Your objective
Look for the string "image" in the data below, and copy each line that holds it.

--- Input data Enclosed Below ---

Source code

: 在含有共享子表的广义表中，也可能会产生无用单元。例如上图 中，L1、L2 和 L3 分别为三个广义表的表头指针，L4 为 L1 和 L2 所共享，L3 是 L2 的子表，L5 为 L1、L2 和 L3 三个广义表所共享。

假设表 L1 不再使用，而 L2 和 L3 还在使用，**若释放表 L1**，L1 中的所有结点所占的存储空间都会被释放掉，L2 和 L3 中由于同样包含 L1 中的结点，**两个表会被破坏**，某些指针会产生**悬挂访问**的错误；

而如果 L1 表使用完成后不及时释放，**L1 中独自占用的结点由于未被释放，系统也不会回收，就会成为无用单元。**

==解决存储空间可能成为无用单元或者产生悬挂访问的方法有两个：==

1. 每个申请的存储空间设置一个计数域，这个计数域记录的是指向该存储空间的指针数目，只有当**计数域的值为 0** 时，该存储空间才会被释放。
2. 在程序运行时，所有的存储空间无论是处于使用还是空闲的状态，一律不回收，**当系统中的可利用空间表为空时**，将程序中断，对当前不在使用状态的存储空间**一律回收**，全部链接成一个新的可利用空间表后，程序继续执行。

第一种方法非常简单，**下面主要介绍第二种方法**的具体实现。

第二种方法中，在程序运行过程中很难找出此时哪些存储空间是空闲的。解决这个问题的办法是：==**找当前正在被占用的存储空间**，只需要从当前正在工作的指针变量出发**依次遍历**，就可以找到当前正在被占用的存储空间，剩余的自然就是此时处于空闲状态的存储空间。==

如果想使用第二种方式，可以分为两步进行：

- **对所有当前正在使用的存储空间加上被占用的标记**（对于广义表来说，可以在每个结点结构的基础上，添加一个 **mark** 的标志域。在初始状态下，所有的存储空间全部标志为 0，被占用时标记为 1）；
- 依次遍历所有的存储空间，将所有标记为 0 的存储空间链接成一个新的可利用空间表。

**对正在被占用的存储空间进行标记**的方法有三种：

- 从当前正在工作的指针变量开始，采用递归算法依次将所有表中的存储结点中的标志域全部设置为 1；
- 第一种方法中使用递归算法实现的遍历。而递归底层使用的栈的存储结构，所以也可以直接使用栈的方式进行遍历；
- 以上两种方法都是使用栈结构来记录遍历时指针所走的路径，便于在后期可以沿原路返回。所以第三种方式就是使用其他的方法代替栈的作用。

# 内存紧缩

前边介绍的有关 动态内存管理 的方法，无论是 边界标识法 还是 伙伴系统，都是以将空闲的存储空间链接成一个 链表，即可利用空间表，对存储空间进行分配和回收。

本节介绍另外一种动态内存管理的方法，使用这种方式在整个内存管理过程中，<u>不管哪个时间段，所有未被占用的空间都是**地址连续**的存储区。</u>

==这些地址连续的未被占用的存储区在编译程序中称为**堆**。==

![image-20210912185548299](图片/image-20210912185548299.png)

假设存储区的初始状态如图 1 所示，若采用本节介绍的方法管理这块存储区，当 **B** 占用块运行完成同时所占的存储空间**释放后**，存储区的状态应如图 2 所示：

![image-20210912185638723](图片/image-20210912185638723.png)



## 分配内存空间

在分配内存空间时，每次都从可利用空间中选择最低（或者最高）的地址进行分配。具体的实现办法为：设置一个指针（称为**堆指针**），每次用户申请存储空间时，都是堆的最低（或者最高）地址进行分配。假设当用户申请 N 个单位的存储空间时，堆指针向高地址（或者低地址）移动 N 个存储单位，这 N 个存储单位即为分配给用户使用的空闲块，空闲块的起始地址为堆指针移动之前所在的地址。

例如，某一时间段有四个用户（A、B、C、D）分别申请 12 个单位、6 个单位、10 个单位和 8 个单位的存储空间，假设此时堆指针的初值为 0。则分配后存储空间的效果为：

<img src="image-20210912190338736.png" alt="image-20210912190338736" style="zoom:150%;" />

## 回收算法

--- End of Enclosed Input data ---

Reply to the task
![image-20210912185548299](图片/image-20210912185548299.png)
![image-20210912185638723](图片/image-20210912185638723.png)
<img src="image-20210912190338736.png" alt="image-20210912190338736" style="zoom:150%;" />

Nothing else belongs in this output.